WORK TASK:
Format the lines in the records below as a JSON list of strings, one string per line and blank lines omitted, starting at the line that contains "Arkivene er vår felles hukommelse, vår felles" and ending at the line that contains "krāsu un diz". Leave the pictures out of the answer.

[Dataset excerpts]
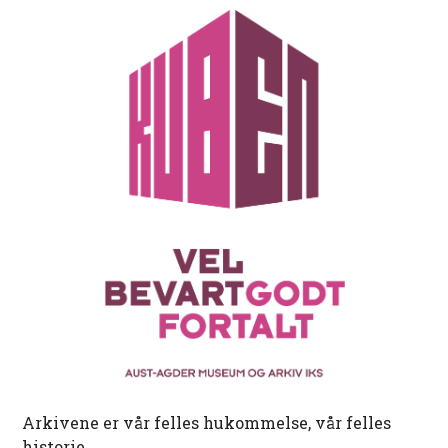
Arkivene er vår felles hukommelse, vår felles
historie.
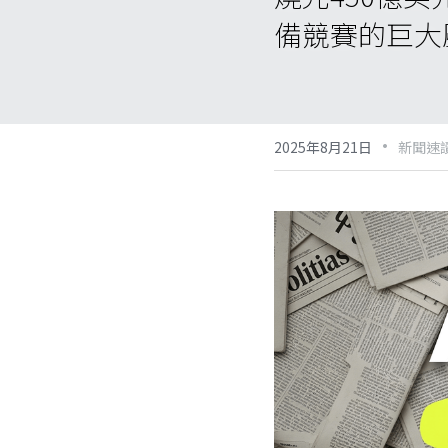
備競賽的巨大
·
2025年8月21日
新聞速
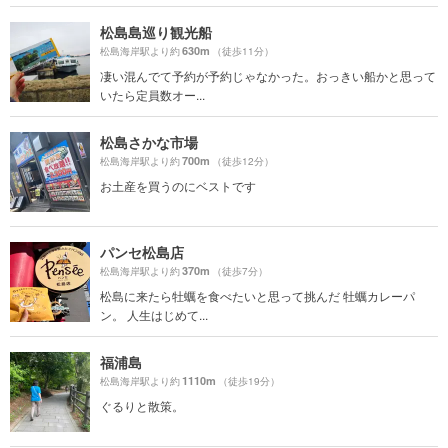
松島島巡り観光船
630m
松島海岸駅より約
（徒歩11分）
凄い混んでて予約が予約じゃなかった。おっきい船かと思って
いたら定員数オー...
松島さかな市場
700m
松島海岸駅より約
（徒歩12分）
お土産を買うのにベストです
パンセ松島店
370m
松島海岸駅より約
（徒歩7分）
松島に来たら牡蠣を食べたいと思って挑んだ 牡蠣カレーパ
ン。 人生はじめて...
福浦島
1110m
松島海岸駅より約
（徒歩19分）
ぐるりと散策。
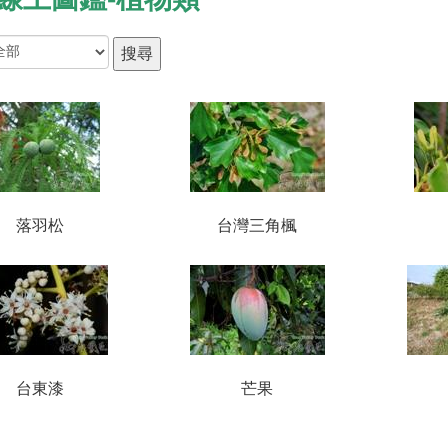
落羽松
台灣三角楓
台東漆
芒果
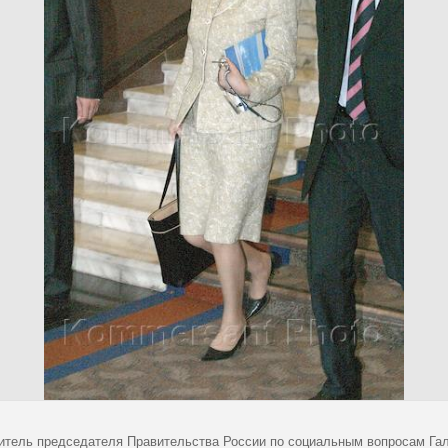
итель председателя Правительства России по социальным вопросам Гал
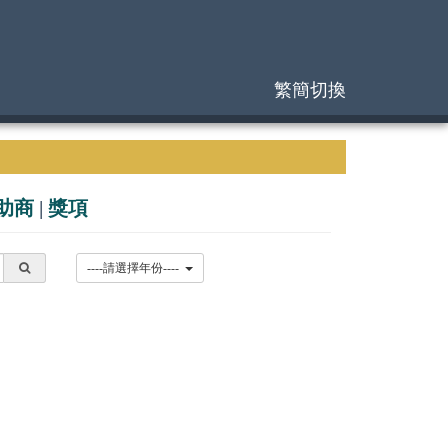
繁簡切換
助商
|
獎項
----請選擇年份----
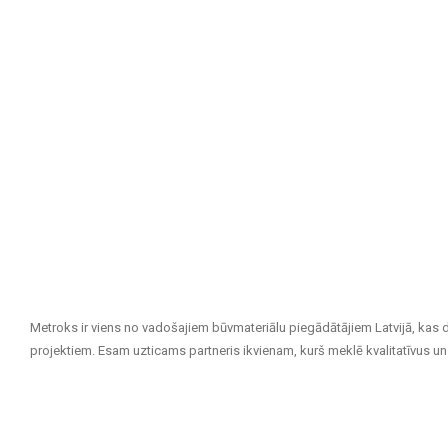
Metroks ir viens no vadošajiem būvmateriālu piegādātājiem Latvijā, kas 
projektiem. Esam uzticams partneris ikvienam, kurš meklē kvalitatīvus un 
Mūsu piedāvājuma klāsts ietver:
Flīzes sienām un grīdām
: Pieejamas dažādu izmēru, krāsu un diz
---
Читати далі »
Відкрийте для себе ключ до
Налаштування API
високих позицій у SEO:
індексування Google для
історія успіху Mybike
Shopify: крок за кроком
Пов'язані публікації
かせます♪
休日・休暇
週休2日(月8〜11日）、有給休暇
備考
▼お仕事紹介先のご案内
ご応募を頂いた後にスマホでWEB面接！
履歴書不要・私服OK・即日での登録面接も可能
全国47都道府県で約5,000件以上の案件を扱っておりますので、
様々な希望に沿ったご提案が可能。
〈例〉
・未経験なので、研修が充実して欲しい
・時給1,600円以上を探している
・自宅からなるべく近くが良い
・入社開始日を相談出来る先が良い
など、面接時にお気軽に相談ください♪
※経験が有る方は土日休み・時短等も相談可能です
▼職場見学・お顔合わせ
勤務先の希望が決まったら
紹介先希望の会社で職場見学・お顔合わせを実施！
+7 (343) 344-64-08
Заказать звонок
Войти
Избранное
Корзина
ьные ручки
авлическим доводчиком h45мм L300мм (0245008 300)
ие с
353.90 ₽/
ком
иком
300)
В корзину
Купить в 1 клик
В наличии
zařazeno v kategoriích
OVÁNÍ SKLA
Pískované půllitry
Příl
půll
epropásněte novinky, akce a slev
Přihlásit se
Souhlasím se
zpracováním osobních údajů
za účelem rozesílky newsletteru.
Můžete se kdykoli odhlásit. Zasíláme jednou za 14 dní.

TASK ANSWER:
[
  "Arkivene er vår felles hukommelse, vår felles",
  "historie.",
  "備競賽的巨大",
  "·",
  "2025年8月21日",
  "新聞速",
  "松島島巡り観光船",
  "630m",
  "松島海岸駅より約",
  "（徒歩11分）",
  "凄い混んでて予約が予約じゃなかった。おっきい船かと思って",
  "いたら定員数オー...",
  "松島さかな市場",
  "700m",
  "松島海岸駅より約",
  "（徒歩12分）",
  "お土産を買うのにベストです",
  "パンセ松島店",
  "370m",
  "松島海岸駅より約",
  "（徒歩7分）",
  "松島に来たら牡蠣を食べたいと思って挑んだ 牡蠣カレーパ",
  "ン。 人生はじめて...",
  "福浦島",
  "1110m",
  "松島海岸駅より約",
  "（徒歩19分）",
  "ぐるりと散策。",
  "落羽松",
  "台灣三角楓",
  "台東漆",
  "芒果",
  "итель председателя Правительства России по социальным вопросам Гал",
  "繁簡切換",
  "助商",
  "|",
  "獎項",
  "----請選擇年份----",
  "Metroks ir viens no vadošajiem būvmateriālu piegādātājiem Latvijā, kas ",
  "projektiem. Esam uzticams partneris ikvienam, kurš meklē kvalitatīvus un ",
  "Mūsu piedāvājuma klāsts ietver:",
  "Flīzes sienām un grīdām",
  ": Pieejamas dažādu izmēru, krāsu un diz"
]